Task description:
The entries below must be transcribed exactly. Leave nothing out.

Top of Task input

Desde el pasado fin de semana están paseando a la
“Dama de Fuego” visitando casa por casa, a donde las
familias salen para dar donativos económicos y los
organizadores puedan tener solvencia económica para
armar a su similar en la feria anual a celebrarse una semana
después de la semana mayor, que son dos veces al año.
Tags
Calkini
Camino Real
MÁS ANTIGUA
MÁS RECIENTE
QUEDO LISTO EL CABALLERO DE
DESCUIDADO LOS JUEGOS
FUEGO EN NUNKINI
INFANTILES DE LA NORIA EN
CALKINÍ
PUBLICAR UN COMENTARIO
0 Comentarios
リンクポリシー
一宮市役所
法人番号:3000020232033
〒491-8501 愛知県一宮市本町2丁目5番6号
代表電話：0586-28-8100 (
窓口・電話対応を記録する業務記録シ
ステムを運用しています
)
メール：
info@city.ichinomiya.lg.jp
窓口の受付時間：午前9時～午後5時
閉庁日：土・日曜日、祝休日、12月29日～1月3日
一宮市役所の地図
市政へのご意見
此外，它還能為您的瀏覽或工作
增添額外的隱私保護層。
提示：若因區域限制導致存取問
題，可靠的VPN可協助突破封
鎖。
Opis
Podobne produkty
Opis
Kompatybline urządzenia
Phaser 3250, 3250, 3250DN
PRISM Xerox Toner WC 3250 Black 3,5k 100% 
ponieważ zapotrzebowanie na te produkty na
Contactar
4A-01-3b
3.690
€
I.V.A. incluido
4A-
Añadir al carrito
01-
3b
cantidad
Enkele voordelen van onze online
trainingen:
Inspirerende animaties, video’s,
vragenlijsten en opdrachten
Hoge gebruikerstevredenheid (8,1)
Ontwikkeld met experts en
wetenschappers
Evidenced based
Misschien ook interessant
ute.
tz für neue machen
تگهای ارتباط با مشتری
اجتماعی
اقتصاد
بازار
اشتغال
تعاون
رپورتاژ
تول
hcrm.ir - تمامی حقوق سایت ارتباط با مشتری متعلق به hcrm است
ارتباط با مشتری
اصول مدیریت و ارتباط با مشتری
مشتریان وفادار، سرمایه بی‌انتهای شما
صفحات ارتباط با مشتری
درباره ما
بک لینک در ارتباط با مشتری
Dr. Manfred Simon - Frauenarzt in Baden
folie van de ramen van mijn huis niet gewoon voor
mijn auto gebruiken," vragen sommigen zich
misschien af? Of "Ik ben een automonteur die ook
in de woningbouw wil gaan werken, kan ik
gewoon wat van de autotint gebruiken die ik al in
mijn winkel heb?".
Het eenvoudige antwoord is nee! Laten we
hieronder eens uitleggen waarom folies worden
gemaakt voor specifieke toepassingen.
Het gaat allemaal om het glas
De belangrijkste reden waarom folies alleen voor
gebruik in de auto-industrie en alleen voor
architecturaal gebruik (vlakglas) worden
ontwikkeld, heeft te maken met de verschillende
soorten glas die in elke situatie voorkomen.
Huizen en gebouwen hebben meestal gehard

Bottom of Task input

Solved problem:
Desde el pasado fin de semana están paseando a la
“Dama de Fuego” visitando casa por casa, a donde las
familias salen para dar donativos económicos y los
organizadores puedan tener solvencia económica para
armar a su similar en la feria anual a celebrarse una semana
después de la semana mayor, que son dos veces al año.
Tags
Calkini
Camino Real
MÁS ANTIGUA
MÁS RECIENTE
QUEDO LISTO EL CABALLERO DE
DESCUIDADO LOS JUEGOS
FUEGO EN NUNKINI
INFANTILES DE LA NORIA EN
CALKINÍ
PUBLICAR UN COMENTARIO
0 Comentarios
リンクポリシー
一宮市役所
法人番号:3000020232033
〒491-8501 愛知県一宮市本町2丁目5番6号
代表電話：0586-28-8100 (
窓口・電話対応を記録する業務記録シ
ステムを運用しています
)
メール：
info@city.ichinomiya.lg.jp
窓口の受付時間：午前9時～午後5時
閉庁日：土・日曜日、祝休日、12月29日～1月3日
一宮市役所の地図
市政へのご意見
此外，它還能為您的瀏覽或工作
增添額外的隱私保護層。
提示：若因區域限制導致存取問
題，可靠的VPN可協助突破封
鎖。
Opis
Podobne produkty
Opis
Kompatybline urządzenia
Phaser 3250, 3250, 3250DN
PRISM Xerox Toner WC 3250 Black 3,5k 100% 
ponieważ zapotrzebowanie na te produkty na
Contactar
4A-01-3b
3.690
€
I.V.A. incluido
4A-
Añadir al carrito
01-
3b
cantidad
Enkele voordelen van onze online
trainingen:
Inspirerende animaties, video’s,
vragenlijsten en opdrachten
Hoge gebruikerstevredenheid (8,1)
Ontwikkeld met experts en
wetenschappers
Evidenced based
Misschien ook interessant
ute.
tz für neue machen
تگهای ارتباط با مشتری
اجتماعی
اقتصاد
بازار
اشتغال
تعاون
رپورتاژ
تول
hcrm.ir - تمامی حقوق سایت ارتباط با مشتری متعلق به hcrm است
ارتباط با مشتری
اصول مدیریت و ارتباط با مشتری
مشتریان وفادار، سرمایه بی‌انتهای شما
صفحات ارتباط با مشتری
درباره ما
بک لینک در ارتباط با مشتری
Dr. Manfred Simon - Frauenarzt in Baden
folie van de ramen van mijn huis niet gewoon voor
mijn auto gebruiken," vragen sommigen zich
misschien af? Of "Ik ben een automonteur die ook
in de woningbouw wil gaan werken, kan ik
gewoon wat van de autotint gebruiken die ik al in
mijn winkel heb?".
Het eenvoudige antwoord is nee! Laten we
hieronder eens uitleggen waarom folies worden
gemaakt voor specifieke toepassingen.
Het gaat allemaal om het glas
De belangrijkste reden waarom folies alleen voor
gebruik in de auto-industrie en alleen voor
architecturaal gebruik (vlakglas) worden
ontwikkeld, heeft te maken met de verschillende
soorten glas die in elke situatie voorkomen.
Huizen en gebouwen hebben meestal gehard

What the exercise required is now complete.